**WHAT NEEDS TO BE DONE:**
Say how many lines below contain the word "decorative". The number is the entire reply.
--- DATA FOR THIS EXERCISE Enclosed Below ---
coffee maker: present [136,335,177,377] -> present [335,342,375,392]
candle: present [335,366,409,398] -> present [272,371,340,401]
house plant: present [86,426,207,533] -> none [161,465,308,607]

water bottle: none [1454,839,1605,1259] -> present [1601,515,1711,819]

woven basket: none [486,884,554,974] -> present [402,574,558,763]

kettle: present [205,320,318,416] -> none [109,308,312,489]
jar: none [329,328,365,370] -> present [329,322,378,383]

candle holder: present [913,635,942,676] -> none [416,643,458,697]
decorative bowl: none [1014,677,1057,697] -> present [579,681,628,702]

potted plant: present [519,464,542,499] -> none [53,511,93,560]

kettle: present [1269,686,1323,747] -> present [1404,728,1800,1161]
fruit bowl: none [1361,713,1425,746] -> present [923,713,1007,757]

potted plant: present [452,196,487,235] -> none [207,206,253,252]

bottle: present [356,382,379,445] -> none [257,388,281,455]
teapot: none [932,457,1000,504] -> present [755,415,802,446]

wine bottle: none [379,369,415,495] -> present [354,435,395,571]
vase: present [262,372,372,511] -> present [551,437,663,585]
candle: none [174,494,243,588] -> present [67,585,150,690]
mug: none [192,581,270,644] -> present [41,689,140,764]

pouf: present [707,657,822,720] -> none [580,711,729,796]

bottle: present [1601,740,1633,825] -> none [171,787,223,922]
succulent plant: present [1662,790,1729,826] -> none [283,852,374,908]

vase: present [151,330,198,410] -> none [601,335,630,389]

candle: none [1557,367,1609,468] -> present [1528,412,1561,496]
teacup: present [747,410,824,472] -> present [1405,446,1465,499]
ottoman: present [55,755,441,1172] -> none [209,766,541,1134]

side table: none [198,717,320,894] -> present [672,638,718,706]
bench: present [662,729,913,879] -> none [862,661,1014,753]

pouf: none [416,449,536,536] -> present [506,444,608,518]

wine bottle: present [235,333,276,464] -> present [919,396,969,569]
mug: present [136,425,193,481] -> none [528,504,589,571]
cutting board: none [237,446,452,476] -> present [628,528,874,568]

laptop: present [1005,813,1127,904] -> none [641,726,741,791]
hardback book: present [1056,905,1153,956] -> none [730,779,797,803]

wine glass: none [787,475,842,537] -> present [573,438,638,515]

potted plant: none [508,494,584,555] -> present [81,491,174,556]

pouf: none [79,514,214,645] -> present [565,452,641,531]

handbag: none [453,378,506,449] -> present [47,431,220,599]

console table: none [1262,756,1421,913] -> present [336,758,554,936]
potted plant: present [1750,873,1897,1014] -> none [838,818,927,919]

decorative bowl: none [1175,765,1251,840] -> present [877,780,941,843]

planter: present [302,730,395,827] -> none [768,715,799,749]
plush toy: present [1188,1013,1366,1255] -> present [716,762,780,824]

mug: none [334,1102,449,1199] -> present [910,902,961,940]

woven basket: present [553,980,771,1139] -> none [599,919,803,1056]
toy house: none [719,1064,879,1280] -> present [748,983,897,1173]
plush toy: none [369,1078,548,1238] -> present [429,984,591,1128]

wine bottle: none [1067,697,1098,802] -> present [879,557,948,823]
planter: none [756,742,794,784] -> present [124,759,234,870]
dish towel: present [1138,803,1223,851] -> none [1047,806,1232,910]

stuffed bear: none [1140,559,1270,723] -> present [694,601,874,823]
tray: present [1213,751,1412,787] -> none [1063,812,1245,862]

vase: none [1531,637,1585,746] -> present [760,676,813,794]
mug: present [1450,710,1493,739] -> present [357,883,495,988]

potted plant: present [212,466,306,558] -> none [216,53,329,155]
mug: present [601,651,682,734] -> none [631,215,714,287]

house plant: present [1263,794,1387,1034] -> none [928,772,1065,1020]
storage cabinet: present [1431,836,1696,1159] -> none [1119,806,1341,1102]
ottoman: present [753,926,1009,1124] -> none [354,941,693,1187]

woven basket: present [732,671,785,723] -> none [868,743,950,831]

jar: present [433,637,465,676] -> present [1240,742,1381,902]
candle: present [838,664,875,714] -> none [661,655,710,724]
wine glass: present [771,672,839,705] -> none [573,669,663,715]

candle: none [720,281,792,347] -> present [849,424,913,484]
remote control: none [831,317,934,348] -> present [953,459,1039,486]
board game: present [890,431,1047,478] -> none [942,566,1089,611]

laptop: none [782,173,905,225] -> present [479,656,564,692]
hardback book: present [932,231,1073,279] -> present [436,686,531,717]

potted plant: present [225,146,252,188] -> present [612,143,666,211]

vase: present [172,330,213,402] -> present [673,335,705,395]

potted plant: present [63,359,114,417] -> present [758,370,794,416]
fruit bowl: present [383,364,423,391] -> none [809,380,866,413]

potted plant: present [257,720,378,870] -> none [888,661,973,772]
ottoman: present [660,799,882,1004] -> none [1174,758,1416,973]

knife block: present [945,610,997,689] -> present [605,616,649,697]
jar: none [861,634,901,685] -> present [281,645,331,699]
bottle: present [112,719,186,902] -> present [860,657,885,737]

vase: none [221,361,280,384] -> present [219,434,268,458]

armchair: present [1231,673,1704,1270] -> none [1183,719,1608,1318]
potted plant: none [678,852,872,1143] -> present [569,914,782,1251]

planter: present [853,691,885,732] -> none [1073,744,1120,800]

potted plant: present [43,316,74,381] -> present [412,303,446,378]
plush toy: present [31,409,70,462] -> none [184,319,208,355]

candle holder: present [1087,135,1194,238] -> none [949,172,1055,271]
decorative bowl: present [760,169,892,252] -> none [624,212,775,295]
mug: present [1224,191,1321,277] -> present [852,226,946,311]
--- End of Enclosed DATA FOR THIS EXERCISE ---
**EXPECTED ANSWER:**
3